While EUREKA offers a comprehensive framework for evaluating LFMs, the sources acknowledge limitations and outline future directions for development.

  • Capability Coverage: The current benchmarks in EUREKA-BENCH, while diverse, do not encompass all aspects of LFM capabilities. Future iterations aim to include benchmarks for evaluating responsible AI, multilingual capabilities, reasoning and planning, and advanced multimodal understanding.
  • Benchmark Diversity: While EUREKA-BENCH includes datasets with various subcategories, further exploration is needed to determine the optimal amount and diversity of data required for generalizable insights.
  • Data Contamination and Memorization: The sources acknowledge the challenge of data contamination and memorization in LFM evaluation. Although EUREKA-BENCH incorporates benchmarks with dynamic and procedural data generation, further research is necessary to develop generalizable methods for detecting and mitigating memorization effects.
  • Prompt Sensitivity: EUREKA recognizes the impact of prompt engineering on LFM performance. Future work aims to incorporate techniques for efficient prompt optimization and analysis within the framework.
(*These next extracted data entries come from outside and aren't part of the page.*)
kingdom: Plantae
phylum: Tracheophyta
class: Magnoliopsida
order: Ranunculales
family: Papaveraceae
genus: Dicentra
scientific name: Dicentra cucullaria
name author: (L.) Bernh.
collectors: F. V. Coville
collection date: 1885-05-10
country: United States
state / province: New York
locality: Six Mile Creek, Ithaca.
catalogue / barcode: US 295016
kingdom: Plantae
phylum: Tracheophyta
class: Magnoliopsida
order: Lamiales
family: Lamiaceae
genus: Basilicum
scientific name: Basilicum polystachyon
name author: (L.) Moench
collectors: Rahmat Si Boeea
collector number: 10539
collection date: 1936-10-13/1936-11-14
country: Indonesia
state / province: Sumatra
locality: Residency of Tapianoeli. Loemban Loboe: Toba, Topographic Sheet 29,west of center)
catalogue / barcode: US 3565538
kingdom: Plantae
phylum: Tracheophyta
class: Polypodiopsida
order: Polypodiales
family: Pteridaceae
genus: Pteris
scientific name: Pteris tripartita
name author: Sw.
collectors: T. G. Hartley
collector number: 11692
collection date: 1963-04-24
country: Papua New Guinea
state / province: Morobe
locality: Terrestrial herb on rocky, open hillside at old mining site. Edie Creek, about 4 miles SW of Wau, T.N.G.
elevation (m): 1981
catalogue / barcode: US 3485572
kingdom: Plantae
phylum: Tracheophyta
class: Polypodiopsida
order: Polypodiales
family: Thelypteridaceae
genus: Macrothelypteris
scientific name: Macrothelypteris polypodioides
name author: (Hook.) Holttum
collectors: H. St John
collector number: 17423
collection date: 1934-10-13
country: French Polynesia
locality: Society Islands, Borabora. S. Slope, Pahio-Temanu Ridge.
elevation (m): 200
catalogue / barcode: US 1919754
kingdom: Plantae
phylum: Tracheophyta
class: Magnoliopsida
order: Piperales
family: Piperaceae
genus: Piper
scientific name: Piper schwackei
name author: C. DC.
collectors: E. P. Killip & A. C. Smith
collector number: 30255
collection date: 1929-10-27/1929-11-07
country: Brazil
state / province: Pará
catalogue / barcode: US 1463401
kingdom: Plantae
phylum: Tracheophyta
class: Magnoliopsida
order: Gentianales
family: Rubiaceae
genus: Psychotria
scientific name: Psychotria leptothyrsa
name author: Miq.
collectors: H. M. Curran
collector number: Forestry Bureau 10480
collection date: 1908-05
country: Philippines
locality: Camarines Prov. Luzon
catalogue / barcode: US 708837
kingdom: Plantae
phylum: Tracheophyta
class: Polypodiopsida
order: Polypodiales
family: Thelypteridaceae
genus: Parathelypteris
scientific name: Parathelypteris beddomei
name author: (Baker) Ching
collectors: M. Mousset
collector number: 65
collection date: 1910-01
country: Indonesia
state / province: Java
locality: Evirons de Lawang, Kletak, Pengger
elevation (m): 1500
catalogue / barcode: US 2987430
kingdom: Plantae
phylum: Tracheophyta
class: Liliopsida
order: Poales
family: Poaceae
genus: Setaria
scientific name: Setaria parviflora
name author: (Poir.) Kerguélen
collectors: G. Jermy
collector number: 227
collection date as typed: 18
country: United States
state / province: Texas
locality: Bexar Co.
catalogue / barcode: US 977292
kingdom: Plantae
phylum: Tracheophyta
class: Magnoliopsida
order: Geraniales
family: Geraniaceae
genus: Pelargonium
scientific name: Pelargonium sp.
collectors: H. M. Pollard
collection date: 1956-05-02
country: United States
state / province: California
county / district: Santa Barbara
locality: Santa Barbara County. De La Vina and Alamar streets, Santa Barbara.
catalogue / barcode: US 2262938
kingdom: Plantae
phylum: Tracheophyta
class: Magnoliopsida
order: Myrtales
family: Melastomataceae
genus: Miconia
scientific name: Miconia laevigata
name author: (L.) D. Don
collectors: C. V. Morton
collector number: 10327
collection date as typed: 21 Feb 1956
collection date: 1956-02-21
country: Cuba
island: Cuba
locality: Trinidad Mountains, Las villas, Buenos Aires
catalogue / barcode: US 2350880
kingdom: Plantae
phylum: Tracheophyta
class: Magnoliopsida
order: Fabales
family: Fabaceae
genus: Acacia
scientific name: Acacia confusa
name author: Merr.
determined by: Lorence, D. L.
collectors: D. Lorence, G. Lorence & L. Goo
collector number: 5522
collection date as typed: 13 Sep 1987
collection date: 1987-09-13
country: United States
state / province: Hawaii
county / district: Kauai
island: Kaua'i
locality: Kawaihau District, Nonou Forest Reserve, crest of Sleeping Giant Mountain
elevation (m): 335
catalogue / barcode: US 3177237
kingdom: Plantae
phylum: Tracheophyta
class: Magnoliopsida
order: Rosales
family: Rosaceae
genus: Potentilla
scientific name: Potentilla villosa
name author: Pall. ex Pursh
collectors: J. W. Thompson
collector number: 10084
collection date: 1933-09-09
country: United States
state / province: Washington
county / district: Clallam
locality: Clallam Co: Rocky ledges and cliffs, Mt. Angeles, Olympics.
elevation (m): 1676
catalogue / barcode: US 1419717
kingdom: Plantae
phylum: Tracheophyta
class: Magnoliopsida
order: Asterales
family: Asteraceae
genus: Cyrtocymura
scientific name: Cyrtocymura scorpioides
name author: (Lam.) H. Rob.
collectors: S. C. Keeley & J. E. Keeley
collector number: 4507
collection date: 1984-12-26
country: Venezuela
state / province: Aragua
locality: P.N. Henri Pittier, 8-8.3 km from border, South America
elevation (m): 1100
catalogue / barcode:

By addressing these limitations and incorporating these future directions, EUREKA aims to provide an evolving, comprehensive framework for evaluating and understanding the ever-growing capabilities of large foundation models.

EUREKA represents a very interesting step in the evolution of the evaluation of foundation models. The core ideas of EUREKA could be applied to different evaluation frameworks and platforms that help push the space forward.